EXTRACT PROVIDED —
——

# "Can you do anything with this scratch?"



## Tailored (Mar 7, 2014)

Hi Guys.

This is only my second post on DW. My first was a 1990 BMW M3 Sport Evolution which got a few comments alone the lines of 'not the normal first post.' So what better way to follow an iconic M3 than with a 2006 Citroen C4.

Anyway the owner who is a good friend popped round for a visit a few months ago and asked the question "can you do anything with this scratch?"



As you can see it was the length of both offside doors and the majority was too deep to polish out.

The owner was heading off on holiday at the beginning of March so I agreed to take the car when he was away and see what I could do. We also decided on a full enhancement detail to the rest of the car as the two scratched doors would have a mirror like finish once fixed and be a bit of a stick out.

So my mate flew off and I took delivery of his Citroen C4. Here a few photos of the car when it arrived.



















*The Wheels*

So the first thing I tackled was the wheels, which for the age and treatment of the car were not too bad.
Process included washing with Bilberry wheel cleaner, decontaminated with Iron X (surprisingly no need for tardis) and then washed again before being polished with AG SRP. I then went with Hydro2 because of its ease of application before dressing the tyres with M Endurance Gel.


Bilberry


Iron X


Once finished.

*Washing*

Process involved rinse, foam, wash, decontaminate, wash, clay and a final wash. Somewhere in amongst all that the plastics and trim were cleaned using an APC.





No photos of the car being washed but once dried a true indication of the condition of the paintwork came to light.















I noticed that the vehicle had loads of strange markings all over it which would NOT wash off. Some were obviously made by children's hands. I have no idea what caused these marks to marr/damage the paintwork but the were removed with absolutely no problem during the polishing process.

?????










?????

*Polishing*

The car was then moved indoors to start the polishing process. After a polish/pad combination test was carried out I went with M205 on a black hex logic pad, although some areas had to be treated locally using a white pad.

I managed to snap a few 50/50 and before and after photos which showed how well the paint responded bearing in mind this was only a one stage enhancement detail. On average roughly 2 microns were removed during the polishing. On the whole the cars PTG readings were pretty healthy all over.



























There were also a few other defects I came across as I worked my way around the car. This next picture is taken after all the washing, decontaminating and claying had taken place and shows the damage bird droppings can cause to the paintwork if allowed to dwell.



This was one of the areas where I had to resort to the white hex logic pad.

——

INPUT RECORDS —
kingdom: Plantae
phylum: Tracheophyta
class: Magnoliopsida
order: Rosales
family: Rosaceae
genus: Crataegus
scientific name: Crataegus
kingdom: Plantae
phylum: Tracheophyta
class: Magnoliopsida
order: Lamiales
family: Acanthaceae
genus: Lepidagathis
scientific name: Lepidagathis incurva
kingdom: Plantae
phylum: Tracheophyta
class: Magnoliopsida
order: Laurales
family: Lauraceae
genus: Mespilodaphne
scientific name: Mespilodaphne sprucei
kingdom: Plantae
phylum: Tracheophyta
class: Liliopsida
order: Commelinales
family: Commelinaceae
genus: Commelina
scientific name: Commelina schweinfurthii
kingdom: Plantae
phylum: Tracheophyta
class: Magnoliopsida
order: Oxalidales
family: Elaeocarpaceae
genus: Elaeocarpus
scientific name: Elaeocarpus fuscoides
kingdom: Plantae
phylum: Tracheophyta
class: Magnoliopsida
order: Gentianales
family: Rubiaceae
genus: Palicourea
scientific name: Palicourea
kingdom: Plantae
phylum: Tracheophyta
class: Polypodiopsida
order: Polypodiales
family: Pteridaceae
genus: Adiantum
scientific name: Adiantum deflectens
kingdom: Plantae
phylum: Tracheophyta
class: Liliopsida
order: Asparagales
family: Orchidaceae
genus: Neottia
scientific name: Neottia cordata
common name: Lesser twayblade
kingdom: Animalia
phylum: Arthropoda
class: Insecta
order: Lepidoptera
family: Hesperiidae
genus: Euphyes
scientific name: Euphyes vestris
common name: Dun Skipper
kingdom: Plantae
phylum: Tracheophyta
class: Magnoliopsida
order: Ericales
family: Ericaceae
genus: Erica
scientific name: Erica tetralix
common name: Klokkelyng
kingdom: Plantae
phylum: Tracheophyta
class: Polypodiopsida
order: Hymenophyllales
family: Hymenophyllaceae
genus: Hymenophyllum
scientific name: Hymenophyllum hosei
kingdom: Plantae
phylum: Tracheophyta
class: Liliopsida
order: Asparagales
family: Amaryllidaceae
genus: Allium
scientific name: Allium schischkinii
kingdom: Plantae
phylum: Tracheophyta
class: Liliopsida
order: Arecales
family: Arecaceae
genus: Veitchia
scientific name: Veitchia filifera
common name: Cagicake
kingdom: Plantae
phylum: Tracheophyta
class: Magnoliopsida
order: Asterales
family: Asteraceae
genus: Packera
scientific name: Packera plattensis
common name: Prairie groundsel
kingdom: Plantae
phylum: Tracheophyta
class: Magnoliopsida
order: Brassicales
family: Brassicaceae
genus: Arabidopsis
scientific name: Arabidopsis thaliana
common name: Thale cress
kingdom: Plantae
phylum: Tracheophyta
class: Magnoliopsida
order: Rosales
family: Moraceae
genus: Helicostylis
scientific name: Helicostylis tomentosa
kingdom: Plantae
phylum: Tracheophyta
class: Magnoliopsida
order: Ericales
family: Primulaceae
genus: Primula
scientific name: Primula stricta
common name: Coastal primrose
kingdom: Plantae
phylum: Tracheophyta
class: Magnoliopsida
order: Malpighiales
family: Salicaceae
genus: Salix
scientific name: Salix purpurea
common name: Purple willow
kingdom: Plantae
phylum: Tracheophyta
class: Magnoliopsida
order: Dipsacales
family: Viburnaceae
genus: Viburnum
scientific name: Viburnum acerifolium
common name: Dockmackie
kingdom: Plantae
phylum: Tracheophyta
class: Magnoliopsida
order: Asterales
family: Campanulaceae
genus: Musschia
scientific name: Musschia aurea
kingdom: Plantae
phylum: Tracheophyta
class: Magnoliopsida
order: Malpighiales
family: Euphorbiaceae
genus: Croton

——

ACTIONS TO TAKE —
**a.** Copy the records from the line with "genus: Primula" through the end of the records, keeping each line unchanged.
**b.** Carry on the car detailing thread after its last sentence.
The thread and the records come from separate, unrelated sources.

TASK RESPONSES —
**a.**
genus: Primula
scientific name: Primula stricta
common name: Coastal primrose
kingdom: Plantae
phylum: Tracheophyta
class: Magnoliopsida
order: Malpighiales
family: Salicaceae
genus: Salix
scientific name: Salix purpurea
common name: Purple willow
kingdom: Plantae
phylum: Tracheophyta
class: Magnoliopsida
order: Dipsacales
family: Viburnaceae
genus: Viburnum
scientific name: Viburnum acerifolium
common name: Dockmackie
kingdom: Plantae
phylum: Tracheophyta
class: Magnoliopsida
order: Asterales
family: Campanulaceae
genus: Musschia
scientific name: Musschia aurea
kingdom: Plantae
phylum: Tracheophyta
class: Magnoliopsida
order: Malpighiales
family: Euphorbiaceae
genus: Croton

**b.**
This nasty scratch/scuff to the front of the vehicle was harder to deal with. This panel would have needed a degree of sanding to fully remove it however as it is made of plastic and my PTG only works on metal, sanding was not an option, so I had to settle for an improvement.





The scuff on the lower section was through to the plastic and the plastic was also damaged so there was nothing I could do with it.

*The Scratch*

First I polished over the damaged area which served 2 purposes; it gave me an idea what sections would simply polish out (not many) and it tidied up the area immediately adjacent to the scratch. I then clean the scratch out with IPA to ensure there was no dirt or polish residue within. I had ordered touch up paint from a company named paints4U having read about them somewhere on this forum. First class service and I could not recommend them more. I took the touch up paint along with a fine fine artists paint brush and filled in the length of the scratch. It was then left to dry overnight.

On examination the following day I notice (as expected) that the paint had shrunk while drying and now lay within the scratch under the level of the cars original paintwork. I carried out the same process as the previous day, this time placing another layer of paint on top of yesterdays layer.

It was my intention to continue this until the layers of touch up paint had dried sitting proud of the cars original paintwork, almost like a ridge. By the following morning we were there.









The reason for the smudged paint either side of the scratch on the rear door is because I tried a different technique here by rubbing the paint into the damaged area. I was not that keen on it so resorted to the method detailed above.

Next I took a titanium block and slowly and gently shaved the 'sitting proud' touch up paint down to the same level as the original car paint.



After this (sorry forgot to take photos) the damaged area can still be seen and felt so I sanded it using 2500 grit to smooth it off and blend the area together. As always care has to be taken during this stage with continual reference to the PTG being made.

Here are the photos the owner hates to see.









Next step was to polish out the damage caused by the sanding. For this I used 4 inch orange and white hex logic pads with a mix of M105 and M205 polishes.

Should have mentioned earlier all polishing was carried out with a DA polisher.

The outcome.









Please let me explain the last photo. The sledge is the perfect high for me to sit on when working on the sides of the vehicle.

*Finally*

With all that done the car was taken outside again, where it was washed to get rid of all the dust the polishing had created. The LSP were then applied in the form of AG EGP and HD wax. Whilst waiting for the EGP to bond I dressed the trim with Chemical Guys Blue Guard II which is pretty good but no match for their other product New Look Trim Gel.

I then took some final photos.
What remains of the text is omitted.